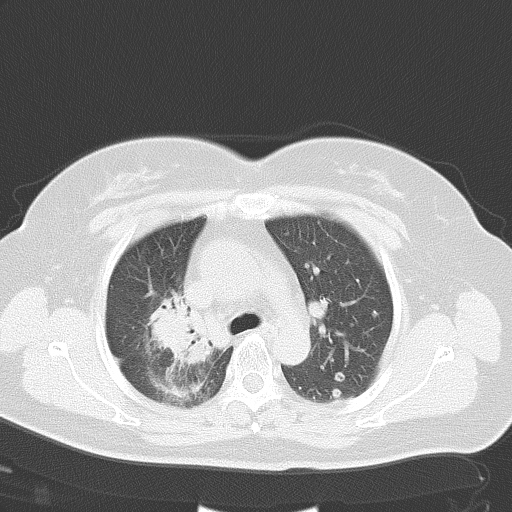
Chest CT, one axial slice. Slice 35 of 48 in the series (ordered by position). Reconstruction kernel B70f. Lung window (W 1500 / L -600 HU). 5 mm slice thickness. 512 × 512 image matrix, field of view 353 × 353 mm. Patient: female, 50 years. Case-level facts recorded for this patient, not image findings: clinical TNM (as recorded): T2a N0 M1a.
Annotated regions visible in this slice (bounding box drawn by a radiologist):
- lung tumour (recorded histology: adenocarcinoma): bounding box [x1, y1, x2, y2] px = [142, 289, 213, 366]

### Description of the task
Copy out each line of the data in which the word "bounding" appears.

### Result below
Annotated regions visible in this slice (bounding box drawn by a radiologist):
- lung tumour (recorded histology: adenocarcinoma): bounding box [x1, y1, x2, y2] px = [142, 289, 213, 366]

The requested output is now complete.